The words and actions of other prominent UKIP members give rise to similar worries about the core beliefs and attitudes of UKIP. Much of this is documented by HOPE not Hate. Alexandra Phillips, UKIP’s Head of Media, has a particularly bad record when using – well, yes – the media. On Facebook, she frequently mocks the disabled, often referring to herself or others as “spaz” or “spasticated”, both words, says HOPE not Hate, “that have thankfully dropped out of common usage as the majority of British society regard them as offensive.” She also refers to an online friend as an “autistic wanker”. She says she is “hungrier than a Biafran”, a mocking reference to those who starved during the 1960s Nigerian-Biafran war.
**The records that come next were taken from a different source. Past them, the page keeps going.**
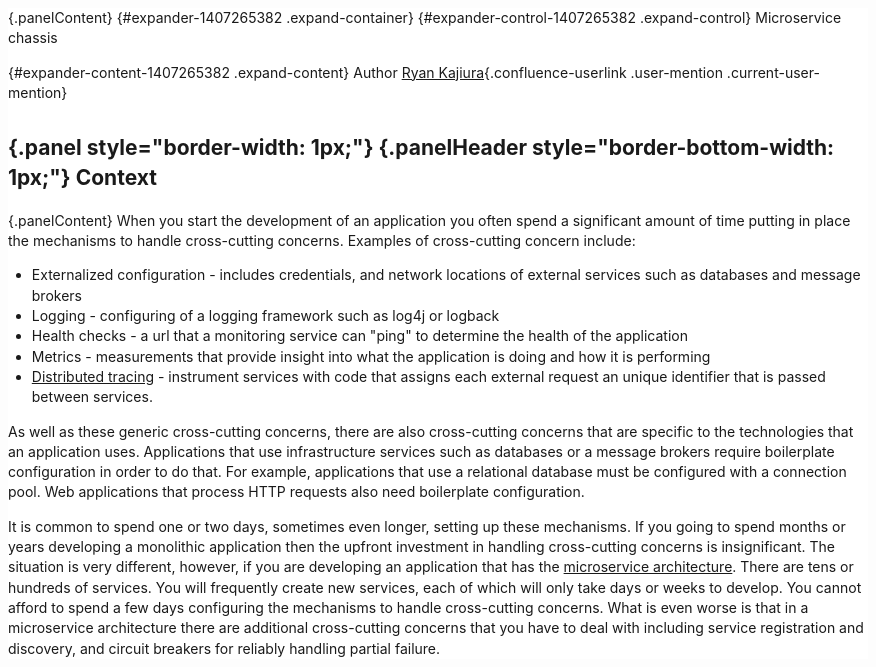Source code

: 
 {.panelContent}
 {#expander-1407265382 .expand-container}
 {#expander-control-1407265382 .expand-control}
Microservice chassis


 {#expander-content-1407265382 .expand-content}
Author [Ryan
Kajiura](https://wiki.pinnacle.com/display/~ryank){.confluence-userlink
.user-mention .current-user-mention}

 {.panel style="border-width: 1px;"}
 {.panelHeader style="border-bottom-width: 1px;"}
Context
-------


 {.panelContent}
When you start the development of an application you often spend a
significant amount of time putting in place the mechanisms to handle
cross-cutting concerns. Examples of cross-cutting concern include:

-   Externalized configuration - includes credentials, and network
    locations of external services such as databases and message brokers
-   Logging - configuring of a logging framework such as log4j or
    logback
-   Health checks - a url that a monitoring service can "ping" to
    determine the health of the application
-   Metrics - measurements that provide insight into what the
    application is doing and how it is performing
-   [Distributed
    tracing](https://microservices.io/patterns/observability/distributed-tracing.html) -
    instrument services with code that assigns each external request an
    unique identifier that is passed between services.

As well as these generic cross-cutting concerns, there are also
cross-cutting concerns that are specific to the technologies that an
application uses. Applications that use infrastructure services such as
databases or a message brokers require boilerplate configuration in
order to do that. For example, applications that use a relational
database must be configured with a connection pool. Web applications
that process HTTP requests also need boilerplate configuration.

It is common to spend one or two days, sometimes even longer, setting up
these mechanisms. If you going to spend months or years developing a
monolithic application then the upfront investment in handling
cross-cutting concerns is insignificant. The situation is very
different, however, if you are developing an application that has
the [microservice
architecture](https://microservices.io/patterns/microservices.html).
There are tens or hundreds of services. You will frequently create new
services, each of which will only take days or weeks to develop. You
cannot afford to spend a few days configuring the mechanisms to handle
cross-cutting concerns. What is even worse is that in a microservice
architecture there are additional cross-cutting concerns that you have
to deal with including service registration and discovery, and circuit
breakers for reliably handling partial failure.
She said she was “bored of being Anne Frank”, referring to the iconic Dutch victim of Bergen-Belsen concentration camp.

Farage, like Enoch Powell before him, likes to raise impossible spectres so that voters, fearful of the future, will turn to him. Powell’s spectre was of a kind of bloodbath that would take place as a result of immigration: “As I look ahead I am filled with foreboding. Like the Roman, I seem to see ‘the River Tiber foaming with much blood.’” Compared to that, Farage’s effort at this year’s conference, like much of what he does, is laughable. And yet it isn’t. For the aim is the same. So he says that from 1 January next year,

nearly 30 million of the good people of Bulgaria and Romania have open access to our country, our welfare system our jobs market. How many will take advantage of that no one knows. The Home Office don’t have any idea at all. The previous estimate was 13,000 in total. Migration Watch thinks 50,000 a year. It could be many times that.
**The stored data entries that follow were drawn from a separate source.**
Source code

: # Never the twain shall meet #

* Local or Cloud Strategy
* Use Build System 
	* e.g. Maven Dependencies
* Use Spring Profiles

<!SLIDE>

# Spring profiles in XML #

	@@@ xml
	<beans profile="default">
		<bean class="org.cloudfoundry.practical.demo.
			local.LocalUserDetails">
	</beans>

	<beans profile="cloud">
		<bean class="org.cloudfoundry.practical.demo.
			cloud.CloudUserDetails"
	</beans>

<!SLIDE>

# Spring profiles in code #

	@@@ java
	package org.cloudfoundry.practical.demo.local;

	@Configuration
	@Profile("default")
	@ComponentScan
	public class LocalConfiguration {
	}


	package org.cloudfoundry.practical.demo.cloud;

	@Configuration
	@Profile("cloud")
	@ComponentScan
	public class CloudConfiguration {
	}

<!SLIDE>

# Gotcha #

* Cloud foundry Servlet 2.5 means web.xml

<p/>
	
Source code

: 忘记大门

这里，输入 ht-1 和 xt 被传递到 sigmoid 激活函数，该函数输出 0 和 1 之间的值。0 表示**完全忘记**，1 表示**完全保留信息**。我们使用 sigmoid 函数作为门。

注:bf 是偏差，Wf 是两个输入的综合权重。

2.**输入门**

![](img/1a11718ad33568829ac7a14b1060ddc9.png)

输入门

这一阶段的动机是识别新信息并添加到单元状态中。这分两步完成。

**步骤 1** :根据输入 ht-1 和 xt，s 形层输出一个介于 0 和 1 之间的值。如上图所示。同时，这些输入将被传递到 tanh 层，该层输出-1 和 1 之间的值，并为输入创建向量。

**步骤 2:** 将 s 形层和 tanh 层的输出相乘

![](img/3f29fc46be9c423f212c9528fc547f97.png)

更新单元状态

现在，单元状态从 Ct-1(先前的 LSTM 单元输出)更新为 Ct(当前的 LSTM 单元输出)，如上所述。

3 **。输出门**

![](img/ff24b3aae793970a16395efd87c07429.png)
Then he gets to crime, and the threat becomes more sinister, more dangerous:

There is an even darker side to the opening of the door in January. London is already experiencing a Romanian crime wave. There have been an astounding 27,500 arrests in the Metropolitan Police area in the last five years. 92 per cent of ATM crime is committed by Romanians. This gets to the heart of the immigration policy that UKIP wants, we should not welcome foreign criminal gangs and we must deport those who have committed offences.

The statistics here are used in an extremely doubtful way, and HOPE not Hate explains this better than I can – go to the following link and scroll down a bit:

FactCheck: Nigel Farage’s Ukip conference speech

All this is worrying. Of course, some of the scandals associated with UKIP are about the usual jealousies and infighting that go on in any political party. But we should take their racism and xenophobia seriously. When Powell talked of blood, ethnic minorities were attacked and people died. There are similar consequences when Farage does his anti-Romanian rant. HOPE not Hate tells how, in the Eastleigh by-election, the UKIP candidate linked Romanians with “a natural propensity to crime”. Shortly after, two young Romanian workers were attacked in Brighton because their language sounded “East European”. It is partly the rhetoric used, and the images conjured up, by Farage and UKIP as well as the fascists of the BNP and the EDL, that has led to the spate of recent racist attacks on my Afghan-British neighbours as they drive their taxis in the small hours.

And I suppose the question is: Do we want UKIP to get its hands on the levers of power? Because I suspect that, if they do, hostilities will cease between UKIP, the BNP and the EDL. And then we’ll find out whether UKIP is fascist or not.

I think that fascist parties should be banned. And UKIP?